%%

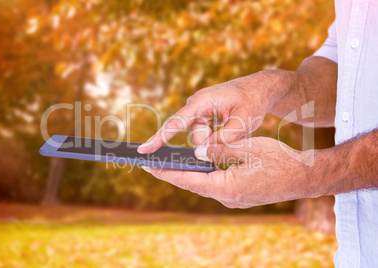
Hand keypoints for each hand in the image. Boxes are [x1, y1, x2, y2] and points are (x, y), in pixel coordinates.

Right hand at [138, 71, 285, 153]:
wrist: (259, 88)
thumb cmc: (252, 101)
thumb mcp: (244, 121)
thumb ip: (223, 140)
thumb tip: (202, 153)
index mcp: (201, 102)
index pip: (176, 123)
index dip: (159, 138)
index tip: (143, 150)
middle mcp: (195, 105)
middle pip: (196, 138)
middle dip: (214, 143)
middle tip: (236, 133)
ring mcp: (198, 111)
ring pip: (202, 139)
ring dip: (219, 139)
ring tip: (237, 125)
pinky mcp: (203, 116)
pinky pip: (206, 135)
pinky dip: (219, 136)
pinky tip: (232, 125)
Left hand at [142, 137, 316, 207]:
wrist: (305, 177)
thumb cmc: (279, 161)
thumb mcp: (246, 148)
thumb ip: (218, 149)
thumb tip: (197, 151)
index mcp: (225, 188)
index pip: (187, 179)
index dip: (165, 172)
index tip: (147, 166)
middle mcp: (226, 198)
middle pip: (193, 184)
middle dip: (174, 173)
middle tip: (155, 163)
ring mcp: (234, 200)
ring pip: (206, 184)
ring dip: (191, 173)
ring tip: (174, 162)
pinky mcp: (241, 197)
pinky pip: (218, 184)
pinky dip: (207, 175)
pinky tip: (201, 165)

%%

[WORK INSTRUCTIONS] Identify each line in the entries with the word "hand" and copy it.

[SOLVED PROBLEM]
Hand keypoints for each hand in the image. Boxes are [x1, y1, x2, y2] and points are (x, y), in pixel coordinates.
Right hand at [138, 71, 285, 153]:
Left hand at [142, 137, 316, 207]:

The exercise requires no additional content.